* [Request]:
Say how many lines in the records hold "title". Nothing but the number should be given.

===== Entries shown =====

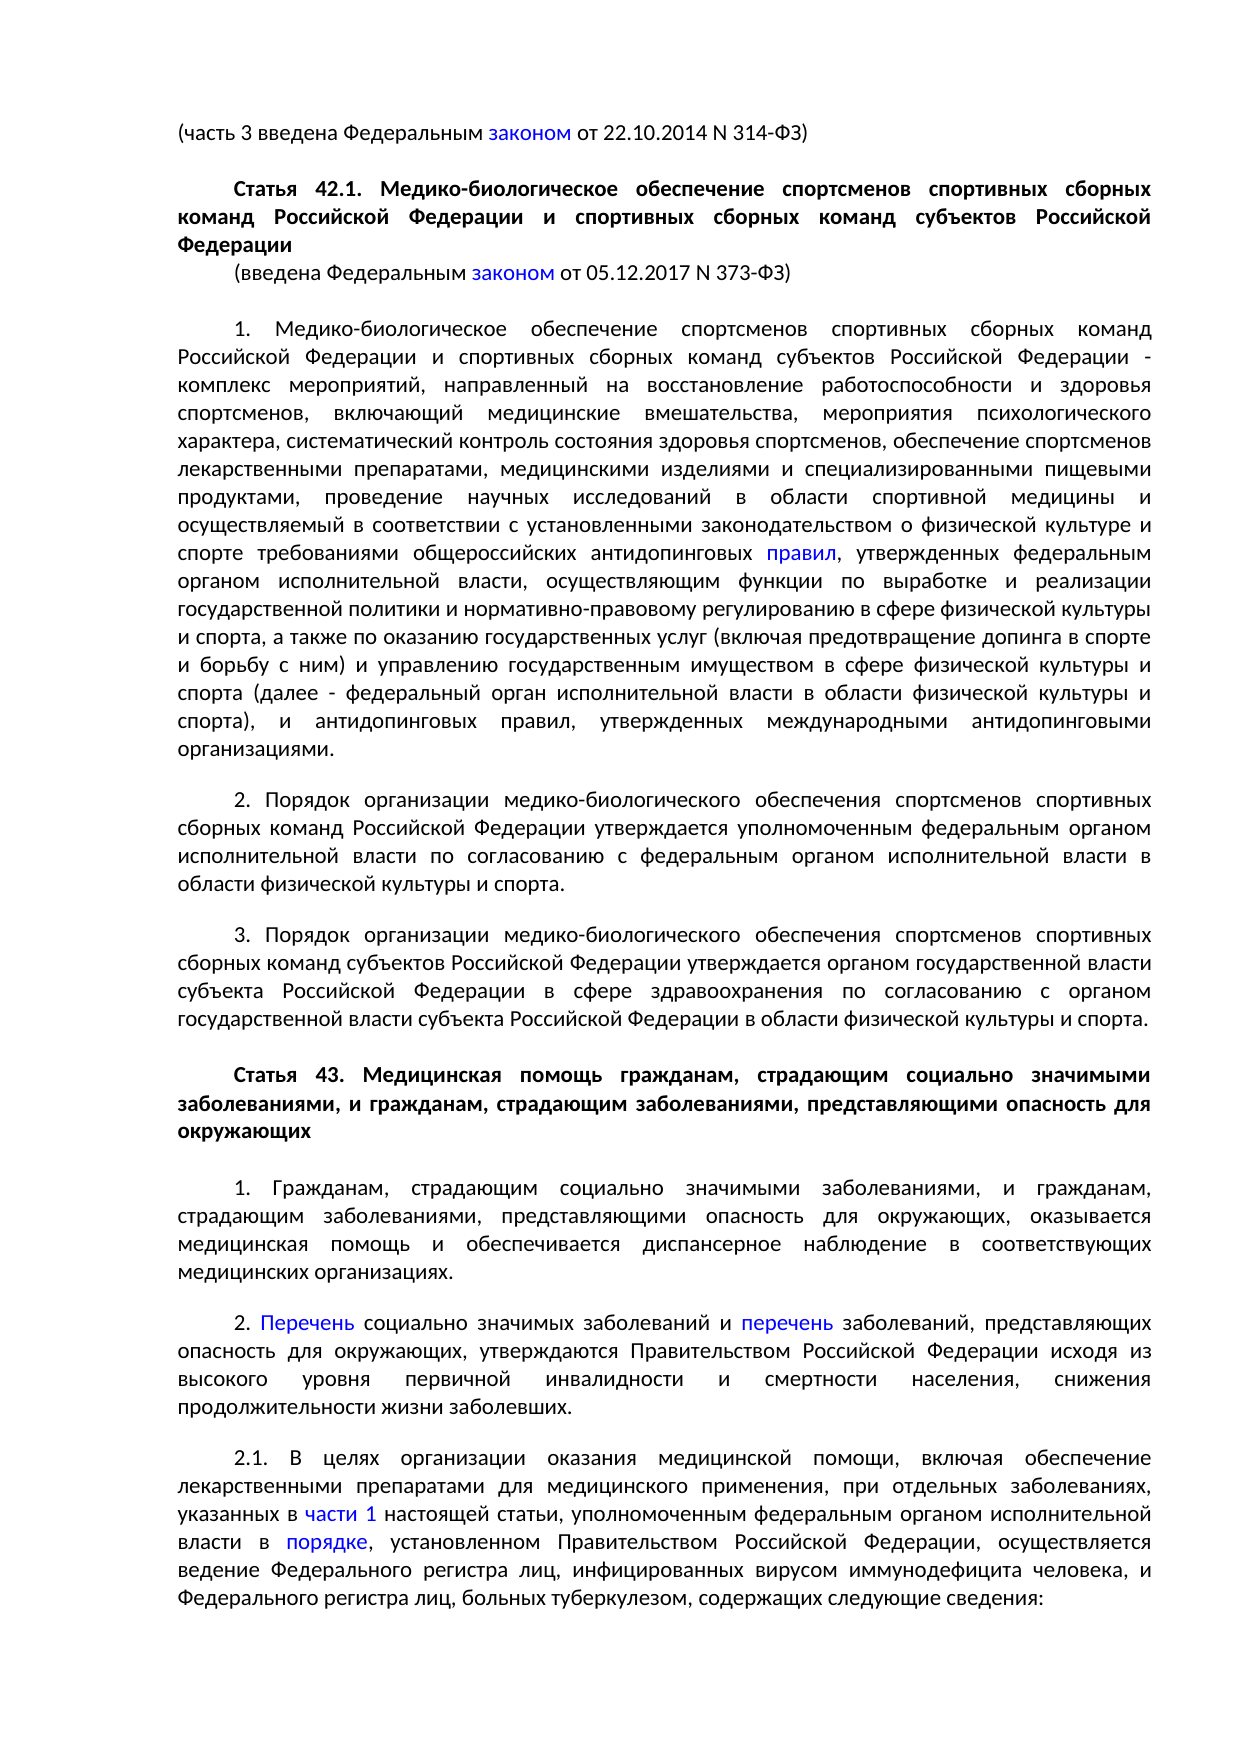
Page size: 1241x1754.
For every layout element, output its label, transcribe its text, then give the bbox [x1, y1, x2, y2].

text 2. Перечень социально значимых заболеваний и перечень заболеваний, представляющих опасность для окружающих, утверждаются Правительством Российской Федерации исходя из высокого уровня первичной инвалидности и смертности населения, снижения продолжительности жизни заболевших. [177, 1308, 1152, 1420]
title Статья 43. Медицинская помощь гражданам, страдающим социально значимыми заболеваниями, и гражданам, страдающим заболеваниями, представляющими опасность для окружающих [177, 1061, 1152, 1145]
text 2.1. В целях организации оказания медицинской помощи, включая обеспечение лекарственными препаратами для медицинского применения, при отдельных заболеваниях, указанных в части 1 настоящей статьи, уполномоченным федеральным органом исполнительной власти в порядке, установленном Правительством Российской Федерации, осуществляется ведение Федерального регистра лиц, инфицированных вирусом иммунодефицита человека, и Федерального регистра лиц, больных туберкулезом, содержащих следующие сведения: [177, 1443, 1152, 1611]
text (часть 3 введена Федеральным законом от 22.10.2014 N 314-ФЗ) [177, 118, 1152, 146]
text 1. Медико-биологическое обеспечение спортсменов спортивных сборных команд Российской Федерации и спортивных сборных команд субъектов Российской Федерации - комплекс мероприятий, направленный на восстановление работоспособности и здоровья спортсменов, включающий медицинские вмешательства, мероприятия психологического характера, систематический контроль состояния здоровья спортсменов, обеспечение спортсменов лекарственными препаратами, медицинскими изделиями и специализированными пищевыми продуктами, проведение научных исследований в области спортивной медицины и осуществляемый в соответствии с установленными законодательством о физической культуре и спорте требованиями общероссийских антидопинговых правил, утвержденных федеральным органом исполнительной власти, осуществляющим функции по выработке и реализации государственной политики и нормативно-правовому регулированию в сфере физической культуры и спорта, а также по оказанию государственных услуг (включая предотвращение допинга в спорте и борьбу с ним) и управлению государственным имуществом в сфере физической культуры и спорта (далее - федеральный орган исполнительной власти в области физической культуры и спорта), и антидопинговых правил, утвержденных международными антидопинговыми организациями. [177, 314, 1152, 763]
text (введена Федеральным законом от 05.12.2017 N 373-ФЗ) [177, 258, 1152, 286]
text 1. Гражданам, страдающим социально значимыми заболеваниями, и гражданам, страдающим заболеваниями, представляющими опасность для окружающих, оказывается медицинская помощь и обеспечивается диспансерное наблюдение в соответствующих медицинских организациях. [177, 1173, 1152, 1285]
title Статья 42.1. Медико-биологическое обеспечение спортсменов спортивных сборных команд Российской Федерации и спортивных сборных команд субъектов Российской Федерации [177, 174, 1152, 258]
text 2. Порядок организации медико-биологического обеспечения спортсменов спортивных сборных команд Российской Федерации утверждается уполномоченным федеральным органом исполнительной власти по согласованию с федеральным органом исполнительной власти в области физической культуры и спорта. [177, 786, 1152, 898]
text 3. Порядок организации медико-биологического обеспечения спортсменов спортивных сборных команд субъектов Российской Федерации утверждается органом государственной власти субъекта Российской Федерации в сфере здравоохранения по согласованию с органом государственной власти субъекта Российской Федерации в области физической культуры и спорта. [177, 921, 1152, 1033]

=====

* [Result below]:
2